··· Texte de l'exercice ···
«C'est la goutte qui a fait déborder le vase, tout simplement», résume Michel Dorais, un des trois membres du comité de discipline de la LNAH, cellule décisionnelle qui a rendu son jugement public hier. Le 24 septembre, en entrevue d'après-match d'une victoire de 7-5 contre l'Isothermic de Thetford Mines à Pont-Rouge, Baril a entre autres affirmé que la LNAH voulait «vendre du hockey du standard de la Ligue nationale, mais on ne vendra pas le hockey senior avec ce que l'on a vu en troisième. Il n'y a personne qui veut voir du hockey comme on en a eu dans cette période», a-t-on pu lire dans Le Soleil. Dans les 20 dernières minutes de jeu, le Lois Jeans venait d'écoper neuf pénalités mineures pour huit situations d'infériorités numériques, 17 au total de la soirée.
«On a convenu qu'il fallait que ça arrête», ont tranché Dorais, aussi vice-président du circuit, Daniel Bergeron, le préfet de discipline, et Jean Roberge, directeur du développement et ex-joueur. «Ce n'est pas juste deux, trois ou quatre commentaires dans les médias, c'est pour l'ensemble de l'oeuvre», insiste Dorais, qui évoque l'épaisseur du dossier disciplinaire déjà accumulé par Baril.
Il a menacé le superviseur
Au printemps dernier, en pleine série finale, ultérieurement remportée 4-2 par son équipe, le bouillant entraîneur avait menacé le superviseur des arbitres, Patrice Normandin, geste qui lui avait valu d'être suspendu pour les cinq derniers affrontements. Certaines exigences lui ont depuis été imposées afin qu'il puisse réintégrer sa position à Pont-Rouge. À l'évidence, ce dernier écart a enfreint ses conditions de probation.
···
Poursuivez l'article sur la sanction infligée par la LNAH à l'entraîneur Baril, à la suite de sa dernière phrase. Les entrées ne jouent aucun rôle dans ce travail.
··· Données brutes ···
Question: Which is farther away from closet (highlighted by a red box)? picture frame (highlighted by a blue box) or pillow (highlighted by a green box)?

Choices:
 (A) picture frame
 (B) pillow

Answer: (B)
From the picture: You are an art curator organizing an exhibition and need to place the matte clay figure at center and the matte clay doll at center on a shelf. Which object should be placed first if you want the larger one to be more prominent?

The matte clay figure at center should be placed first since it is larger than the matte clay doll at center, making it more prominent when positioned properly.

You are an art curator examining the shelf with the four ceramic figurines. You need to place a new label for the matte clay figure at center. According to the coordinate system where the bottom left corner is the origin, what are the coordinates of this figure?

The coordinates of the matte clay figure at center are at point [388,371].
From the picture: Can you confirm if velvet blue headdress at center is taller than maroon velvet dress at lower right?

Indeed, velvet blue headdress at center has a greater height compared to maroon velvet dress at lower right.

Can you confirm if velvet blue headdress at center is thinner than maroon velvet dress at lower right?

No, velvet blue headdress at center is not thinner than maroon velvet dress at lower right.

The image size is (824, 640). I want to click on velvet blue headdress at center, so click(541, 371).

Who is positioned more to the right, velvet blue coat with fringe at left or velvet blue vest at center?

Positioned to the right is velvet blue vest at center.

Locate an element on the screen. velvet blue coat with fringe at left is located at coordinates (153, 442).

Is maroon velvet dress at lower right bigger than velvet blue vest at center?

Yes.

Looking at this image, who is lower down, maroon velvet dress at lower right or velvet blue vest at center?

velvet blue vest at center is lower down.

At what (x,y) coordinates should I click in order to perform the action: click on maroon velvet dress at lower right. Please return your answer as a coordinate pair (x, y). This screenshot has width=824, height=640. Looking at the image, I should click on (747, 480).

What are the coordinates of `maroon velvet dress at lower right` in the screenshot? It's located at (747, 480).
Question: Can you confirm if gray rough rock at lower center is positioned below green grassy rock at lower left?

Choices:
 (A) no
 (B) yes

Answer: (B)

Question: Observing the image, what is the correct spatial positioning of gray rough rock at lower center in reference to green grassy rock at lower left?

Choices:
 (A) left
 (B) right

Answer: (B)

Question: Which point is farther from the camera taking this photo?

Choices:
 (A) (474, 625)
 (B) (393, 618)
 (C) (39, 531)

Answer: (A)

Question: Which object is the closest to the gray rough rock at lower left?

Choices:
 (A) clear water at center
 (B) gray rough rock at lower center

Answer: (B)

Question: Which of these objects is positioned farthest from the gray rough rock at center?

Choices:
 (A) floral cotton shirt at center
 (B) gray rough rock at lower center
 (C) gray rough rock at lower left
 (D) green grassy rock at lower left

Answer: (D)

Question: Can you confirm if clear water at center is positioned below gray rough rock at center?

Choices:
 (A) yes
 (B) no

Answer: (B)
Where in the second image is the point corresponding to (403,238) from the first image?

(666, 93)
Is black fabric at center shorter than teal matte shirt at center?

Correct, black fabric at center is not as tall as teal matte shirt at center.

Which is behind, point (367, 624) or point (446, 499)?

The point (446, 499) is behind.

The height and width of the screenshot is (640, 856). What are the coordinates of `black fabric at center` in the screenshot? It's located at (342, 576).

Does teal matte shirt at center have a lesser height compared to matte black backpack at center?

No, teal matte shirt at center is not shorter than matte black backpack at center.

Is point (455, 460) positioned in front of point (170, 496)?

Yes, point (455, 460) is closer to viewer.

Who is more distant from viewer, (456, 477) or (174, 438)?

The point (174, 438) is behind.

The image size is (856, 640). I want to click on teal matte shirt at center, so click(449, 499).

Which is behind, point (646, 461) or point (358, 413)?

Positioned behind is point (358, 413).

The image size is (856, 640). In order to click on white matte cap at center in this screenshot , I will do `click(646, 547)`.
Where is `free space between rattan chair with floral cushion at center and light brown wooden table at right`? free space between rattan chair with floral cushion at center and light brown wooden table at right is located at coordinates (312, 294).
···
Réponse attendue
Baril aurait émis d'autres commentaires désobligeants avant même le début de la campagne, à propos des nouvelles orientations de la Ligue et du règlement obligeant les équipes à aligner un minimum de six joueurs de 26 ans et moins. «Ce n'est pas juste deux ou trois petites shots dans les journaux», assure Dorais, qui a dirigé les destinées des formations d'Acton Vale et de Saint-Hyacinthe pendant 12 ans, avant de revenir dans le portrait l'an dernier après deux ans loin de la Ligue. Dorais dit même avoir cherché des circonstances atténuantes aux attaques de Baril, comme «une série de sept défaites en plein mois de décembre», mais sans résultat.
Moins de 24 heures après avoir appris la sanction, le Lois Jeans a déclenché le processus d'appel qui permet de contester une décision du comité de discipline. Le comité d'appel, composé de l'ancien joueur de la Ligue nationale Daniel Vincelette, de l'ancien officiel Steve Duchesne et de l'homme de sport Yves Lessard, entendra donc les doléances de tout ce beau monde samedi, à Drummondville. Un verdict final et irrévocable sera rendu dans les jours suivants.